Na torcida de um time, a psicologia do indivíduo se transforma, e ocorre uma identificação com o que Freud chamou de "grupo psicológico". Cada componente do conjunto assume instintivamente a identidade inconsciente grupal, e reage conforme os desígnios e objetivos desta, num funcionamento mais regressivo e com demandas grandiosas. Os protocolos sociais habituais são afrouxados, e cada membro sente-se empoderado pela força do grupo. Daí a ocorrência não rara de cidadãos habitualmente respeitosos tomarem atitudes lamentáveis em jogos, perpetrando xingamentos, deboches ou agressões físicas, e extrapolando o campo do divertimento lúdico e saudável.
Fazer parte de uma grande torcida, compartilhando um objetivo comum, e, mais do que isso, identificando um inimigo comum a ser derrotado confere ao torcedor uma profunda sensação de euforia e pertencimento, importantíssima para todo ser humano.
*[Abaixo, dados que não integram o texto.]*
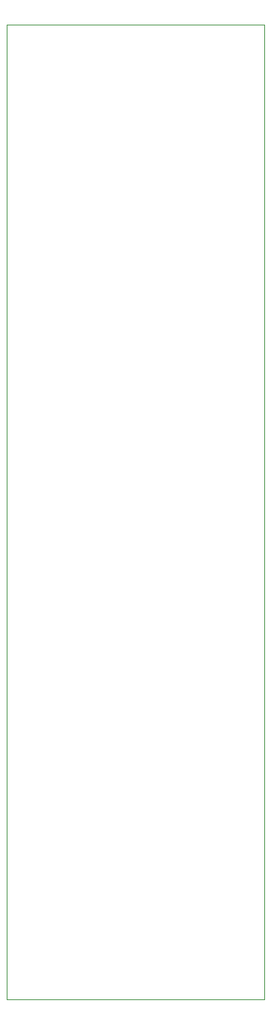
<source format=gbr>
%TF.GenerationSoftware,KiCad,Pcbnew,(5.99.0-10138-g1fe0c6d870)*%
%TF.CreationDate,2021-07-23T13:07:48+01:00*%
%TF.ProjectId,Hagiwo DCO,48616769-776f-4204-9443-4f2e6b696361,rev?*%
%TF.SameCoordinates,Original*%
%TF.FileFunction,Profile,NP*%
%FSLAX46Y46*%
G04 Gerber Fmt 4.6, Leading zero omitted, Abs format (unit mm)*
G04 Created by KiCad (PCBNEW (5.99.0-10138-g1fe0c6d870)) date 2021-07-23 13:07:48*
%MOMM*%
%LPD*%
G01*
G04 APERTURE LIST*
%TA.AperFunction,Profile*%
%ADD10C,0.100000*%
%TD*%
G04 APERTURE END LIST*
D10*
X96520000Y-45085000D02*
X125730000Y-45085000D01*
X125730000Y-45085000D02*
X125730000Y-155575000D01*
X125730000Y-155575000D02*
X96520000Y-155575000D01*
X96520000Y-155575000D02*
X96520000Y-45085000D01*
M02*

</source>
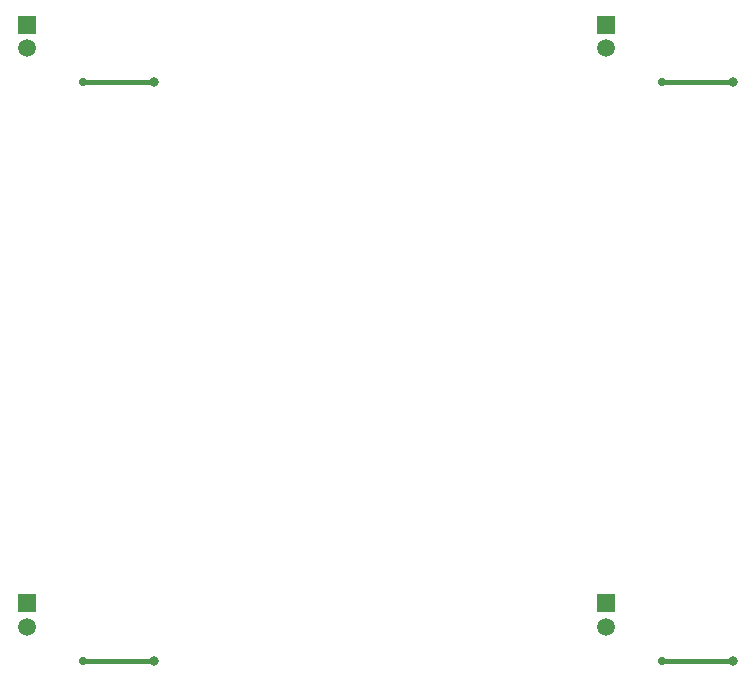
<source format=gbl>
%MOIN*%
%OFA0B0*%
%FSLAX25Y25*%
%IPPOS*%
%LPD*%
%ADD10C,0.027560000413909679*%
%ADD13C,0.017720000266127703*%
%ADD14R,0.059050000886842029X0.059050000886842029*%
%ADD15C,0.059050000886842029*%
%ADD16C,0.031500000473082539*%
%ADD27C,0.027560000413909679*%
%ADD28C,0.017720000266127703*%
%ADD29R,0.059050000886842029X0.059050000886842029*%
%ADD30C,0.059050000886842029*%
%ADD31C,0.031500000473082539*%
%ADD32C,0.027560000413909679*%
%ADD33C,0.017720000266127703*%
%ADD34R,0.059050000886842029X0.059050000886842029*%
%ADD35C,0.059050000886842029*%
%ADD36C,0.031500000473082539*%
%ADD37C,0.027560000413909679*%
%ADD38C,0.017720000266127703*%
%ADD39R,0.059050000886842029X0.059050000886842029*%
%ADD40C,0.059050000886842029*%
%ADD41C,0.031500000473082539*%
G01*
G75*
D10*
X0051181Y0156004D02*
D03*
D13*
X0074902Y0156004D01*
D14*
X0032479Y0175197D02*
D03*
D15*
X0032479Y0167323D02*
D03*
D16*
X0074902Y0156004D02*
D03*
G04 next file*
G04 Layer_Physical_Order=2*
G04 Layer_Color=16711680*
G04 skipping 70
G01*
G75*
D27*
X0244094Y0156004D02*
D03*
D28*
X0267815Y0156004D01*
D29*
X0225393Y0175197D02*
D03*
D30*
X0225393Y0167323D02*
D03*
D31*
X0267815Y0156004D02*
D03*
G04 next file*
G04 Layer_Physical_Order=2*
G04 Layer_Color=16711680*
G04 skipping 70
G01*
G75*
D32*
X0244094Y0348917D02*
D03*
D33*
X0267815Y0348917D01*
D34*
X0225393Y0368110D02*
D03*
D35*
X0225393Y0360236D02*
D03*
D36*
X0267815Y0348917D02*
D03*
G04 next file*
G04 Layer_Physical_Order=2*
G04 Layer_Color=16711680*
G04 skipping 70
G01*
G75*
D37*
X0051181Y0348917D02*
D03*
D38*
X0074902Y0348917D01*
D39*
X0032479Y0368110D02*
D03*
D40*
X0032479Y0360236D02*
D03*
D41*
X0074902Y0348917D02*
D03*
M02*
</source>
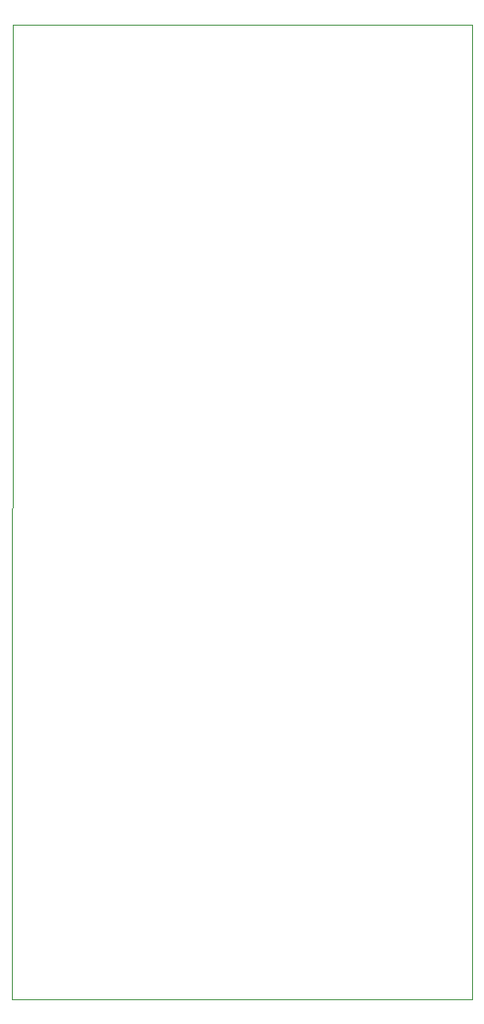
<source format=gbr>
%TF.GenerationSoftware,KiCad,Pcbnew,(5.1.10)-1*%
%TF.CreationDate,2021-10-22T16:43:04-07:00*%
%TF.ProjectId,z80_ssd,7a38305f-7373-4642-9e6b-696361645f70,rev?*%
%TF.SameCoordinates,Original*%
%TF.FileFunction,Profile,NP*%
%FSLAX46Y46*%
G04 Gerber Fmt 4.6, Leading zero omitted, Abs format (unit mm)*
G04 Created by KiCad (PCBNEW (5.1.10)-1) date 2021-10-22 16:43:04*
%MOMM*%
%LPD*%
G01*
G04 APERTURE LIST*
%TA.AperFunction,Profile*%
%ADD10C,0.100000*%
%TD*%
G04 APERTURE END LIST*
D10*
X183000000Y-46355000D02*
X183000000Y-136398000D01*
X140500000Y-46355000D02*
X183000000Y-46355000D01*
X140462000Y-136398000D02*
X140500000Y-46355000D01*
X183000000Y-136398000D02*
X140462000Y-136398000D01*
M02*

</source>
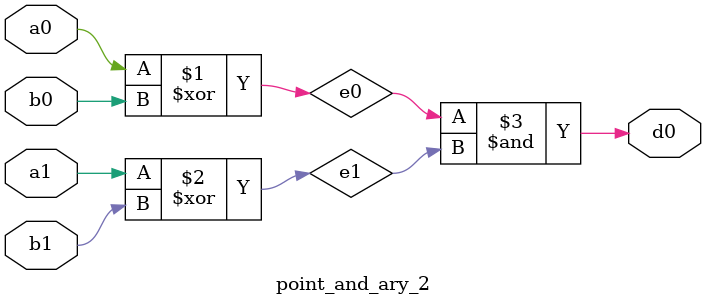
<source format=v>
module point_and_ary_2( a0, a1, b0, b1, d0 );
  input a0, a1;
  input b0, b1;
  output d0;
  wire e0, e1;
  assign e0 = a0 ^ b0 ;
  assign e1 = a1 ^ b1 ;
  assign d0 = e0 & e1 ;
endmodule

</source>
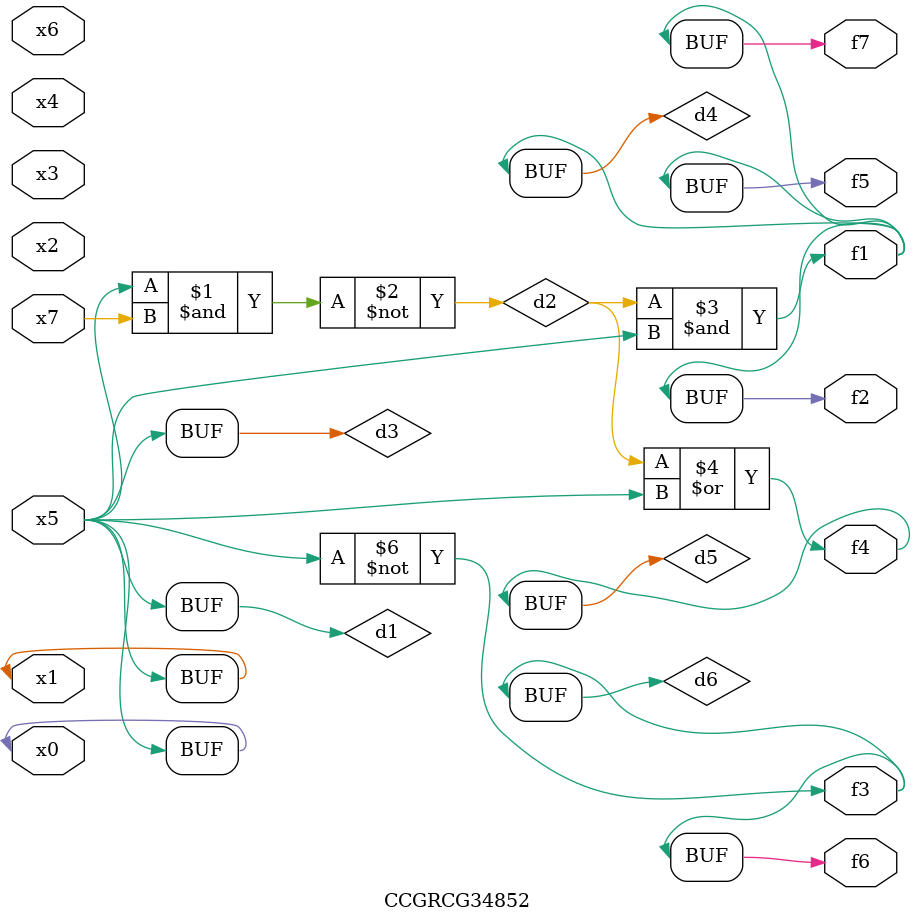
<source format=v>
module CCGRCG34852(
	input x0, x1, x2, x3, x4, x5, x6, x7,
	output f1, f2, f3, f4, f5, f6, f7
);

	wire d1, d2, d3, d4, d5, d6;

	buf (d1, x0, x5);
	nand (d2, x5, x7);
	buf (d3, x0, x1);
	and (d4, d2, d3);
	or (d5, d2, d3);
	nor (d6, d1, d3);
	assign f1 = d4;
	assign f2 = d4;
	assign f3 = d6;
	assign f4 = d5;
	assign f5 = d4;
	assign f6 = d6;
	assign f7 = d4;
endmodule

</source>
O outro lado da moeda é a frustração, quando o resultado da partida é negativo, e é esse o combustível para a violência.
O torcedor muitas vezes confunde, lá no fundo, o desempenho da Seleção com a sensação de merecimento próprio e valor pessoal. No nosso inconsciente coletivo, enquanto torcemos, Tite é Zeus. Neymar é Aquiles (com o calcanhar em perfeitas condições, mas o tornozelo nem tanto), e estamos nas fímbrias do Olimpo. Ou, divinos, somos admitidos com honrarias, ambrosia, e adentramos os portões dourados, ou despencamos morro abaixo e nos espatifamos em nossa falha humanidade. É a mágica do inconsciente.